Be it Web 2.0 – the current version of the internet that we know and use – or Web 3.0 – the decentralized internet that we are gradually transitioning to, the need for interoperability will always take center stage.
In the Web 2.0 realm, it is now easy to browse and interact with content from several different platforms, servers, and locations. Each of these content sources often links out to other websites, images, videos, and whatnot – effectively interconnecting the vast ecosystem.
But when it comes to Web 3.0, you won’t necessarily find a similar degree of connectivity, at least for now. This is because the current blockchain ecosystem is highly fragmented: hundreds of standalone blockchains, dozens of sidechains, hubs, and bridges are working in siloed environments with their respective captive user communities.
Because each blockchain serves a specific purpose, catering to a specific audience and facilitating related use cases, they aren’t able to communicate with each other. Hence, Web 3.0 solutions built atop these blockchains will ultimately exist in large siloes unless the situation is remediated.
Fortunately, a solution has been formulated: omnichain interoperability. But before we delve into the specifics of omnichain interoperability, let’s take a look at the current scenario.
Cross-Chain Technology Only Solves Half Of The Problem
We are still in the early days of blockchain ecosystem development. Accordingly, several components that power interoperability across the Web 2.0 ecosystem, such as APIs (application programming interfaces) that allow standalone applications (and programs) to communicate with each other, are still under development.

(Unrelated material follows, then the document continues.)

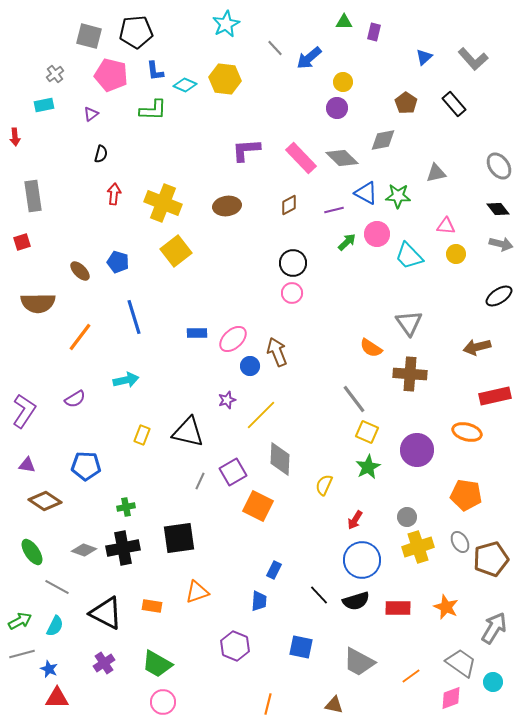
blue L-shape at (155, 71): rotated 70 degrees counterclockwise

Recent advances in blockchain technology have unlocked several new use cases that will lay the foundation of a fully interoperable Web 3.0 ecosystem. As enterprises, large-scale corporations, startups, and the general public began adopting blockchain technology, developers quickly realized that no single blockchain protocol could achieve optimal efficiency while remaining in complete exclusivity.
To address the problem of blockchain interoperability, developers introduced cross-chain technology to enable the seamless transfer of data and value between individual blockchains without any intermediary. This means that all blockchains that share similar network features can transfer data and value between each other.
As an emerging mechanism, cross-chain technology has a long way to go to support meaningful blockchain interoperability. In today’s paradigm, cross-chain interoperability can be achieved three ways:
Sidechains – Also known as layer-2 platforms, sidechains have their own consensus mechanism, tokens, and security parameters. Most sidechains support their own specific use cases. Examples: Polkadot, Cosmos.
Oracles – In the context of interoperability, oracles play the role of connecting on-chain data with off-chain applications. They work across multiple blockchain platforms, thus contributing toward interoperability. Examples: Chainlink, API3.
Bridges and swaps – In this process, tokens of one network are locked, and then an identical asset is minted on the other network and sent to the original requestor. Swaps, also known as atomic swaps, allow users to exchange tokens from different networks through a decentralized platform. Both bridges and swaps facilitate the cross-chain transfer of value.
That said, while cross-chain technology has solved the interoperability dilemma to a huge extent, it only works for blockchains (and the ecosystems built atop them) that share similar network features. For instance, cross-chain technology will work if someone wants to transfer data between Ethereum and any other EVM (Ethereum Virtual Machine)-compatible chain, but it won’t work if someone wants to transfer data between the Bitcoin and Ethereum blockchains (since both are standalone chains and share no similar network features).
The Future Is Omnichain
Given the current challenges and the growing demand for multi-chain DeFi and NFT solutions, partly driven by Ethereum’s ongoing headaches (high gas fees and slow transaction speeds), developers and users are actively seeking better alternatives.
Since cross-chain technology is largely focused on Ethereum and other EVM-compatible chains, it won’t be of much help in an expansive Web 3.0 ecosystem that consists of thousands of decentralized applications (dApps), protocols, and metaverses – each on different blockchain networks. Up and coming projects are focusing on developing solutions to facilitate a multi-chain ecosystem by bringing together data, value (liquidity), and users from fragmented and individual blockchains by leveraging the omnichain interoperability protocol.
Omnichain interoperability unlocks cross-chain composability, thereby uniting all of the dApps residing atop disparate blockchain networks. It goes beyond the existing cross-chain interoperability standards by bringing together all EVM-compatible and non-EVM chains to build an interconnected multi-chain ecosystem of dApps and DeFi protocols and support new use cases like multi-chain decentralized exchanges (DEXs), multi-chain lending, yield farming, and multi-chain NFTs.
The more the underlying technology evolves, the more the connectivity between isolated ecosystems will increase. By extension, as connectivity increases, the user experience and engagement across the Web 3.0 ecosystem of blockchain gaming, NFTs, DeFi, and other primitives improve in kind.